Problem details
Treat the line containing "トレーター諸氏が上下巻合わせて886名も掲載。" as the first line of the answer and the last line of the data as its final line, reproducing every line between exactly.

===== Data to use

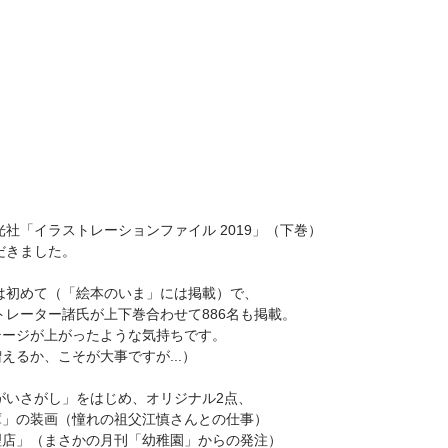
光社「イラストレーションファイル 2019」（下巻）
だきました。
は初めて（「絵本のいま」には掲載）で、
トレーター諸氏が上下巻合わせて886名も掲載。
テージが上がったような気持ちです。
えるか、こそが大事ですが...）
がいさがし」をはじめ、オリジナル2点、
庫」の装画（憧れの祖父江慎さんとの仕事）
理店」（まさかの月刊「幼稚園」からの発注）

==========

Answer area
トレーター諸氏が上下巻合わせて886名も掲載。
テージが上がったような気持ちです。
えるか、こそが大事ですが...）
がいさがし」をはじめ、オリジナル2点、
庫」の装画（憧れの祖父江慎さんとの仕事）
理店」（まさかの月刊「幼稚園」からの発注）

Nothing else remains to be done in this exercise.